The validity of either is dependent upon the perceived role of gifts (and stocked capital/savings) within an economy and the effects these have upon the circulation of capital. The timing of expenditure of donations also appears to rely upon one’s view of freely given gifts. Whether these merely offset the negative excesses of production or if they are productive in their own right.
“Currently, there are very few foundations in the US and the UK that choose to spend down their endowments within a fixed time frame, as opposed to maintaining them in perpetuity.
In the US, it is mandatory for foundations to pay out 5 percent of their endowments each year, and in the UK there has been much advocacy, so far resisted by the nation’s lawmakers, for the introduction of a similar requirement.
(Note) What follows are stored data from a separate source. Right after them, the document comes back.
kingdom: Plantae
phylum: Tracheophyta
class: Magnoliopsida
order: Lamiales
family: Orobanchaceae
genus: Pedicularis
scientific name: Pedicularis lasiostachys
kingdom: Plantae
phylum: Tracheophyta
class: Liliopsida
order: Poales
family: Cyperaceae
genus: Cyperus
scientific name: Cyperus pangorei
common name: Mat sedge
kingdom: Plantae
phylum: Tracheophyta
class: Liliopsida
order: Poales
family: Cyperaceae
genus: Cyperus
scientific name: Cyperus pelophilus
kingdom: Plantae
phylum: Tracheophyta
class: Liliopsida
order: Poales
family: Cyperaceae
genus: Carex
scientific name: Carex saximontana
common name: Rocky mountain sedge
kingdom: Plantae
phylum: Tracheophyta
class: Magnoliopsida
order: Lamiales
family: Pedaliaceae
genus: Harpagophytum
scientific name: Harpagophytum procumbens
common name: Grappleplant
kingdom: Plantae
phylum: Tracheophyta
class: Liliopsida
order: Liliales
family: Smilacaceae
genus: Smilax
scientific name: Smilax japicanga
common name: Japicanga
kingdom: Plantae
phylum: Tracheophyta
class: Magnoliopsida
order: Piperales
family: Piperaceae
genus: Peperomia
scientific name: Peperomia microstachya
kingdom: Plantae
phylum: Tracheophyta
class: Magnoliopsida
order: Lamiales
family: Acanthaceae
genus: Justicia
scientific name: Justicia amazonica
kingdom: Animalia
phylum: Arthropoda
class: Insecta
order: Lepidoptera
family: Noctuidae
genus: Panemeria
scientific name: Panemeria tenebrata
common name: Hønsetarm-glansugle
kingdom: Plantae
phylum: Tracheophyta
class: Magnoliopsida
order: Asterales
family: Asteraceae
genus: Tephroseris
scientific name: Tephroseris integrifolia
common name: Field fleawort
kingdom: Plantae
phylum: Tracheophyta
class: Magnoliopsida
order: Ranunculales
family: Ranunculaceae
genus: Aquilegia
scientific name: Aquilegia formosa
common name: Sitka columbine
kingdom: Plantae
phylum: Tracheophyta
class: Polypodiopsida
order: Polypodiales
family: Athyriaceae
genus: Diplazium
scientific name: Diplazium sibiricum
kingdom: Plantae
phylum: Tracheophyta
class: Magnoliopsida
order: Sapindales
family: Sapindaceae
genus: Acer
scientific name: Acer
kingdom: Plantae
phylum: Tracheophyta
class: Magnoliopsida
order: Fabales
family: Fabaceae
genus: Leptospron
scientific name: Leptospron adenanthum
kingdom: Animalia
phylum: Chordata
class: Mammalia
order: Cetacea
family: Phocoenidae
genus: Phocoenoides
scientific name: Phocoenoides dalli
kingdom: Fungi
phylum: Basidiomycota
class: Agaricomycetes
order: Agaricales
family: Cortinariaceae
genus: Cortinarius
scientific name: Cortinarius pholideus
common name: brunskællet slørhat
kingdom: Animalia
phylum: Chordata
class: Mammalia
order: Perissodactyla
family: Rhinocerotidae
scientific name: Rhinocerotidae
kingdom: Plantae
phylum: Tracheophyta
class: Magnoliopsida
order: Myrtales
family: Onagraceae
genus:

What this implies is that, in both jurisdictions, there is a keen sense that there should be an onus on foundations to make grants. That there should be an impetus towards social change and that the rapid and strategic deployment of private capital is the best way to address a pressing social problem.”1
In the lead piece, Accounting for Donations, Stephen Torr investigates the requirements of the Charity Commission when it comes to reporting income received by UK charities. At times these can seem bureaucratic and little practical use, but do the underlying principles reveal a hidden truth. Specifically in connection to donations related to the purchase or construction of buildings. These are examined and the consequences of the required treatment are expanded to the economy as a whole.
Sign of Our Time features highlights from a talk given by Colin McCrea at the Institute of Philanthropy in London. The advantages of a spend-out foundation are presented along with the disadvantages of both perpetuity and limited life foundations.
This month’s feature is provided by three participants of recent research meetings of the Economics Conference looking at ‘Overcoming the Separation of the Money Markets from the Goods Market’. Aspects of one specific topic, spend-out foundations, are covered here, the remaining areas will be covered in greater detail in future editions of this journal.
The archive piece showcases Rudolf Steiner’s views on the role of freed activity, associations and the differentiation of loan and gift money. The focus is shifted towards the role of donations in maintaining a healthy economic process rather than correcting the negative consequences of production, and as such casts ‘The Realm of Freed Activity’ in a positive, contributory light.
The AEX Pages pick up the question of the third number from last month’s issue as well as revisiting the fertile ground of the use of Mondragon as an example of an associative enterprise. This time however the focus is on the role of education and how its provision enables the connection of value formation to intelligence.
Victor’s View from Rare Albion concludes this month’s edition by looking at the circulation of capital before suggesting the turning of one’s gaze towards the others huddled around the casino tables.